Et ils la croyaient, parce qu’ils étaient ses petits-enfants et qu’on voyait clairement qu’elle devait en avoir beaucoup. Elle savait des bénédictions, elle prononçait des mots que personne d’autre ne connaissait, et, surtout, elle penchait la tête sur son propre sein obscur où défilait la lente broderie, en silence, lorsque les questions étaient très importantes. C’était ce geste de pythonisse en refus qui faisait que ses petits-enfants lui attribuaient le plus haut degré de respect. Ils savaient peu de chose d’elle, les enfants. Et les parents aussi se taisaient. Surtout quand la curiosité était dirigée vers le grand-père mort. Il restait de lui un portrait primitif, en noir et blanc, recouvert d’une vitre perpétuellement empoussiérée. De temps à autre, la vieille – principalement l’hiver – se levait et crachait dessus.
- C’est sale, disait-elle.
Puis, en tirant sur la manche noire de sa veste tricotée, elle essuyait sa propre salive et la poussière qui s’était accrochée au cadre.
C’est pour toutes ces raisons que Manuella ne trouva pas étrange, lorsque elle entra subitement dans la maison d’à côté, que le voisin lui demande de se taire. Même si elle avait vu la voisine le crâne ouvert, sur le sol de la cuisine ; un morceau de pâte à pain encore chaud dans la main, et les yeux étonnés qui regardaient le plafond.
- Chhhhhhhhhut… lui dit-il, souriant, la hache encore à la main, levant son long doigt blanc vers ses lèvres – C’est un secret. Il ne faut pas le dire.

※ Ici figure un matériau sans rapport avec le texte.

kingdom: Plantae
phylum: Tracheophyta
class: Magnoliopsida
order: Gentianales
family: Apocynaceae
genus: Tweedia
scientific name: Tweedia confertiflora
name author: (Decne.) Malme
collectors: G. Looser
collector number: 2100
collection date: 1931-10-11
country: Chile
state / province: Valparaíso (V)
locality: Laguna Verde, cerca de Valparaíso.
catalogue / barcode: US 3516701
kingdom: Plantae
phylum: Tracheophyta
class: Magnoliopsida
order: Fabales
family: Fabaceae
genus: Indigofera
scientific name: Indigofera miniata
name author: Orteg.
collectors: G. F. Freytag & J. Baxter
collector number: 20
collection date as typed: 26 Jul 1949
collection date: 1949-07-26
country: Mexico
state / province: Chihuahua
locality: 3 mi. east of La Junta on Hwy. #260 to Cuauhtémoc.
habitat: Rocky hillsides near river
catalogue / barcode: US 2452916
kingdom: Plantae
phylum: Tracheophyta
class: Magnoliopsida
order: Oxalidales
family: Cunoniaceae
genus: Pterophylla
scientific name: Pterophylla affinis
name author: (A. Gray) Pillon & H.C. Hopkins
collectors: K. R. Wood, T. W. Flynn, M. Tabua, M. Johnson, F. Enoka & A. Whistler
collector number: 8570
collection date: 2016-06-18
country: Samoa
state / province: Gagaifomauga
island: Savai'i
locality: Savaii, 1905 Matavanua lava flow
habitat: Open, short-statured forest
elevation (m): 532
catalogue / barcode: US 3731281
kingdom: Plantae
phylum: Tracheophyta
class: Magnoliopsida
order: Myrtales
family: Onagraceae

Elle ravala son cri et baissa la tête, en signe d’acquiescement, et jusqu’au jour où il avait pris congé de tout le monde chargé de messages et de bons vœux de rétablissement pour sa femme absente pour maladie, elle était restée silencieuse.
Ce ne fut que lorsqu’elle commença à rêver de la voisine morte et à imaginer qu’elle lui apparaissait pour de longues conversations, assise au pied du lit avec son crâne ouvert qui n’avait pas l’air de l’incommoder, que Manuella demanda à sa grand-mère :
- Mémé : les secrets, on les garde toujours ?
La vieille la regarda avec des yeux qui ne voyaient déjà plus les choses réelles et répondit :
- On garde toujours tout, ma fille. Même ce qu’on ne veut pas.
C’est ainsi que Manuella se tut, même si elle sentait ses pieds se glacer chaque fois qu’elle pensait voir un homme aux yeux clairs l’épier près de l’escalier de l’école, où deux sœurs vierges faisaient paître leur troupeau de petites filles.

Possidónio Cachapa, O mar por cima, Oficina do Livro, 2000.